(Stored data entries)
# # # # #

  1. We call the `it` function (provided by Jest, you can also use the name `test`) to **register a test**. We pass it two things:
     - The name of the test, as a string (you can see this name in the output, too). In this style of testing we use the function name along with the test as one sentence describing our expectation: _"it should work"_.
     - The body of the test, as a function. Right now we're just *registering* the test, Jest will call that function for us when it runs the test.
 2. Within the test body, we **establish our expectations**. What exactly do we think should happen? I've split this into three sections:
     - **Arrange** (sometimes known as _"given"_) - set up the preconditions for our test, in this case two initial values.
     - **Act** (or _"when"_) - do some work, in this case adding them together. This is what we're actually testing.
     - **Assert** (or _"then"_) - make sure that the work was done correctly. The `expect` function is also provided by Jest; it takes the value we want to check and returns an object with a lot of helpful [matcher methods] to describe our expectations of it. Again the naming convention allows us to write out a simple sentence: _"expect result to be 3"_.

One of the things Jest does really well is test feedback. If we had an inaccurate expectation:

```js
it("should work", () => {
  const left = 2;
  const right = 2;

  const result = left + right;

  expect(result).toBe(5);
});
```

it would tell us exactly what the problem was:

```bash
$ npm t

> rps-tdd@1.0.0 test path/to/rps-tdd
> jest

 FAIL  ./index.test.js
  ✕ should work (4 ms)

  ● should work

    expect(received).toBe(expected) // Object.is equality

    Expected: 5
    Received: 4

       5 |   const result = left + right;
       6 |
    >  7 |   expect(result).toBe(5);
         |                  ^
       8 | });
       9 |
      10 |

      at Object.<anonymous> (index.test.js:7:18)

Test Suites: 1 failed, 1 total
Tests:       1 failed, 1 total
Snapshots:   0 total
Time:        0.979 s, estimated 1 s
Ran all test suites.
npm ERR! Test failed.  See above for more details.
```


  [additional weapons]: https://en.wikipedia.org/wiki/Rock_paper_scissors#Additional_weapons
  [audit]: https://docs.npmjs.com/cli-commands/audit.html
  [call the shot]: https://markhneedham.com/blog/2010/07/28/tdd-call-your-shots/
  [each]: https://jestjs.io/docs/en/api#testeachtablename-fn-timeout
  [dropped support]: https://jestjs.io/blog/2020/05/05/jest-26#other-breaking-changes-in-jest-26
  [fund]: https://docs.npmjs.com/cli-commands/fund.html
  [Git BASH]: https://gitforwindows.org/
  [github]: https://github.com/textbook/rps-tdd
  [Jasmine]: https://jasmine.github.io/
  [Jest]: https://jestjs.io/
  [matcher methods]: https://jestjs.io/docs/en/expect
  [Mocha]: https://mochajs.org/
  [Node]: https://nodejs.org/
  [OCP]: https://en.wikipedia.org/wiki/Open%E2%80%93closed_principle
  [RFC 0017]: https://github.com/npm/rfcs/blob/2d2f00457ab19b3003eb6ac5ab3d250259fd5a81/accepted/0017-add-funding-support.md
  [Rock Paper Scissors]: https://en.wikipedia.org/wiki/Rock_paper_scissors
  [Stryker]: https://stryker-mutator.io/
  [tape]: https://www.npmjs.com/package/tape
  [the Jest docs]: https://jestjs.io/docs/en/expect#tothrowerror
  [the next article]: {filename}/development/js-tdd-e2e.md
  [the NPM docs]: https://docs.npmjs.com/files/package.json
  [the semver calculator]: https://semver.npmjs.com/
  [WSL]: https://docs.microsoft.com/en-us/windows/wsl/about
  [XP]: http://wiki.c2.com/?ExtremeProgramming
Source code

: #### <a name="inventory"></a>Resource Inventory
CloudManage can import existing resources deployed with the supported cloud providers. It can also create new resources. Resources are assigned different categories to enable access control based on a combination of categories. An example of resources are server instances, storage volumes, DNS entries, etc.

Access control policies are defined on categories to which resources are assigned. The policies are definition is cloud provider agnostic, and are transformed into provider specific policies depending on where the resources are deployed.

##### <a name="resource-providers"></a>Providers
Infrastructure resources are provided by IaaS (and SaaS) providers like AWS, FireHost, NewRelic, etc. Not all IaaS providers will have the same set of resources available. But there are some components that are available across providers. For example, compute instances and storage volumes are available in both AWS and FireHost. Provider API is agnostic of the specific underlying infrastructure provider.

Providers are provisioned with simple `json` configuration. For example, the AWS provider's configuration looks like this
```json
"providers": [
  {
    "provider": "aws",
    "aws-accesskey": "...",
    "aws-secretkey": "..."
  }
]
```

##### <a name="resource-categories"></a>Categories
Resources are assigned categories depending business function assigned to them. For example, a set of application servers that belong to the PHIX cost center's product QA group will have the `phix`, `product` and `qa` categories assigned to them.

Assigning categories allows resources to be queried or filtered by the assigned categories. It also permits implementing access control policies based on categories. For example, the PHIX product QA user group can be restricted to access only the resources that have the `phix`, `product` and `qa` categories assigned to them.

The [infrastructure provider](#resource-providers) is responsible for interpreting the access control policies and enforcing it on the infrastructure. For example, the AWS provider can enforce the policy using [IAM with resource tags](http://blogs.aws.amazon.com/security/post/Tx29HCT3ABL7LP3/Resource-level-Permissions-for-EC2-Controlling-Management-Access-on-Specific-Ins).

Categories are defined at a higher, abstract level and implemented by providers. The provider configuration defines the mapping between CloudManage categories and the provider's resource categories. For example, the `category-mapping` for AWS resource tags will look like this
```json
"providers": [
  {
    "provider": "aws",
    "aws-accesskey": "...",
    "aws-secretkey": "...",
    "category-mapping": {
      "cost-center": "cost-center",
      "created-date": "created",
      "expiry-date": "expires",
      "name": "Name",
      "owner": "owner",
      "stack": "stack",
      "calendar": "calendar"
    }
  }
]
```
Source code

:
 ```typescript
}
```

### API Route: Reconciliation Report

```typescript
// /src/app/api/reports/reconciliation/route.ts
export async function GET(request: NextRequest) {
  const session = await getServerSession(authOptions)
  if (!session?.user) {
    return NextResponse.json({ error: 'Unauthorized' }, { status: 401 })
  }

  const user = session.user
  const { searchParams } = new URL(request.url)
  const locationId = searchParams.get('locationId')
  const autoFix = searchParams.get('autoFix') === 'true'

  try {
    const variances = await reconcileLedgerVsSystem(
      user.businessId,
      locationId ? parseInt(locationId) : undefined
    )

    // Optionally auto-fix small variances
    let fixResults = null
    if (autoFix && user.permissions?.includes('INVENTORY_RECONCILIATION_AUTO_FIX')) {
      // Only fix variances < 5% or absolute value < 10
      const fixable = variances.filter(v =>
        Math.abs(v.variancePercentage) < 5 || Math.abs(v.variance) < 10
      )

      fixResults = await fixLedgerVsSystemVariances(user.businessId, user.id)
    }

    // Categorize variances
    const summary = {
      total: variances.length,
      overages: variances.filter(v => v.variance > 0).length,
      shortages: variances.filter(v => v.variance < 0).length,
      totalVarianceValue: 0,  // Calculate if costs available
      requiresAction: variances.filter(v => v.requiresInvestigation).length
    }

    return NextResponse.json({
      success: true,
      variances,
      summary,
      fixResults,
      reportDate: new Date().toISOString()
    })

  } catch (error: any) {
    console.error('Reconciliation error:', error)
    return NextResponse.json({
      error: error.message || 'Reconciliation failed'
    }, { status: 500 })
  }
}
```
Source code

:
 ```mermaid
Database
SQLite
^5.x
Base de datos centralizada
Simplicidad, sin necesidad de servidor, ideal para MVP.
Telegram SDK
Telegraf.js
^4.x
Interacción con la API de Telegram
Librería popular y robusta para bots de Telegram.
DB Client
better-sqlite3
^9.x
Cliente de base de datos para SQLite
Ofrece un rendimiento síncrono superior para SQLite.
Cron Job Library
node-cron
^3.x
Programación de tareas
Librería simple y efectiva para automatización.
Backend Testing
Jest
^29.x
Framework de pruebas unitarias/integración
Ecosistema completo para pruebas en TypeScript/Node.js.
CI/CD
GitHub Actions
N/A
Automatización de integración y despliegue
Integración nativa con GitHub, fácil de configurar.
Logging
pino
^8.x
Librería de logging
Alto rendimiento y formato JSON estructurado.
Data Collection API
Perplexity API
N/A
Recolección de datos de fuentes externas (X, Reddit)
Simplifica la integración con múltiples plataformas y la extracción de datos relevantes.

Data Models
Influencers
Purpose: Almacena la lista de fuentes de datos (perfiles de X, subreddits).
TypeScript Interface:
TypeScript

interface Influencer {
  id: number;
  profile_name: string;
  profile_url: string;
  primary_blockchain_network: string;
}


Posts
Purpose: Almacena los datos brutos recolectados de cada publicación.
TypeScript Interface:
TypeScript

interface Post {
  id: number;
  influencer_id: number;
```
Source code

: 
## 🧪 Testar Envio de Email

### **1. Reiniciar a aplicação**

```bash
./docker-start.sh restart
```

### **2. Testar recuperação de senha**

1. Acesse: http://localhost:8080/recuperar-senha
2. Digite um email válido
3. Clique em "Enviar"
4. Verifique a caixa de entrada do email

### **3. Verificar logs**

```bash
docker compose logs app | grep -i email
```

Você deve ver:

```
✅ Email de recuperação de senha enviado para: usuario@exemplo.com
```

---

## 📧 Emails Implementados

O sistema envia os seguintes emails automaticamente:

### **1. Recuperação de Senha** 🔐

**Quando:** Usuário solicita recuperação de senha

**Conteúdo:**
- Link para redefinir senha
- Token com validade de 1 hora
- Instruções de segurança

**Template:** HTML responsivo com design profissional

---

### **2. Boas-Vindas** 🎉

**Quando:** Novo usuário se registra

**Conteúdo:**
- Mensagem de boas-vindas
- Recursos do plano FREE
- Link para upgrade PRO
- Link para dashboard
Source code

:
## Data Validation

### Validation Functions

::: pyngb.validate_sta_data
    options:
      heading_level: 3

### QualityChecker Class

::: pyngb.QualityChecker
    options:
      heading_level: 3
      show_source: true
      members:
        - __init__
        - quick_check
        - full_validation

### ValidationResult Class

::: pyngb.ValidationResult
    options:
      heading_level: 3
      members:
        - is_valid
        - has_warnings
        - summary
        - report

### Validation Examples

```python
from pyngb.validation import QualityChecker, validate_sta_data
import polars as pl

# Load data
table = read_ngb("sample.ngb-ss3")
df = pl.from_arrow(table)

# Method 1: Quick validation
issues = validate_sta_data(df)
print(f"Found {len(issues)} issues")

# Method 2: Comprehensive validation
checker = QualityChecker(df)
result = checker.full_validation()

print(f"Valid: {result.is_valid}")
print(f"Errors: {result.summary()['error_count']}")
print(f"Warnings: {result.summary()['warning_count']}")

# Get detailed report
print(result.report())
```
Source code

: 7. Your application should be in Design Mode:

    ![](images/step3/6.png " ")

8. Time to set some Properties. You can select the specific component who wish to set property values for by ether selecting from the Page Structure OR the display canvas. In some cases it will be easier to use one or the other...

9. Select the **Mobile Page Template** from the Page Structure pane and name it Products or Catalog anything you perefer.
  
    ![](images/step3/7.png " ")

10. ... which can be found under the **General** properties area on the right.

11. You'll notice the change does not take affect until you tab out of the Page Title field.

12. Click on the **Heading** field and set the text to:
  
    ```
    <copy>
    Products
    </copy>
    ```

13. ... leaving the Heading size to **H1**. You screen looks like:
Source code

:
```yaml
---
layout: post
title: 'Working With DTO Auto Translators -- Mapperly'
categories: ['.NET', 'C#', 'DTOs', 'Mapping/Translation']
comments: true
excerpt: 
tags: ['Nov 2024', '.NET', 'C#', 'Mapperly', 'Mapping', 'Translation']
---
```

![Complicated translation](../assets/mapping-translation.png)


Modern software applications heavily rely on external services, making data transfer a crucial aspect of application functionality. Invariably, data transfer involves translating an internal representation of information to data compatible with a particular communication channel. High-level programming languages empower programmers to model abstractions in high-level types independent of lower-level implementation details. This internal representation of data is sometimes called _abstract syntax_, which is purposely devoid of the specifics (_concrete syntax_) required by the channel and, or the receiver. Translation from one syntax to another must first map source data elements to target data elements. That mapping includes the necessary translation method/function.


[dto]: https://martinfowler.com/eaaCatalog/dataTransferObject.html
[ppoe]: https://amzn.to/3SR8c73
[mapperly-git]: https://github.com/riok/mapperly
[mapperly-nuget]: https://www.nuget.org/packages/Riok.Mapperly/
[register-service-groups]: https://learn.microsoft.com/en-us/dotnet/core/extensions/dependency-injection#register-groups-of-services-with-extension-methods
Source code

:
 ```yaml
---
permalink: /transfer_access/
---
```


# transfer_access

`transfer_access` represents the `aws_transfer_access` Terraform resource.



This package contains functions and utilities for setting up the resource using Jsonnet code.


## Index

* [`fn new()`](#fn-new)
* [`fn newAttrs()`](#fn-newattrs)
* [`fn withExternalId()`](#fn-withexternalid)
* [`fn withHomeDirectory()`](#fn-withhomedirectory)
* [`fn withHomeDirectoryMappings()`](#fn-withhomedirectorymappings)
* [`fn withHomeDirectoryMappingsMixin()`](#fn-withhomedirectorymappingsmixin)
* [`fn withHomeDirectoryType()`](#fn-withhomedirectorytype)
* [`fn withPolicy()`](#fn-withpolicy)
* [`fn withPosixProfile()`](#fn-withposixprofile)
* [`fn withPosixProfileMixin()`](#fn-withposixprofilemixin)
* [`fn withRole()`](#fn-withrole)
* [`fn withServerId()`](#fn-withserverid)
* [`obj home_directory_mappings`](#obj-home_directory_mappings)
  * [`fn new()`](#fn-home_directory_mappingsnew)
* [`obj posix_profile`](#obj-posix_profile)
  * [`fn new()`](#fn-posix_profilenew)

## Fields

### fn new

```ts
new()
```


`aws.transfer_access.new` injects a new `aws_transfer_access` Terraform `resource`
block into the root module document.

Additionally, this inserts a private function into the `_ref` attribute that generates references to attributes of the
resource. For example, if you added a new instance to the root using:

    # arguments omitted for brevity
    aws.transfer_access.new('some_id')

# # # # #

### BRIEF
Each line of the entries above that contains "values" is to be copied.

### ANSWER AREA
     - **Arrange** (sometimes known as _"given"_) - set up the preconditions for our test, in this case two initial values.
8. Time to set some Properties. You can select the specific component who wish to set property values for by ether selecting from the Page Structure OR the display canvas. In some cases it will be easier to use one or the other...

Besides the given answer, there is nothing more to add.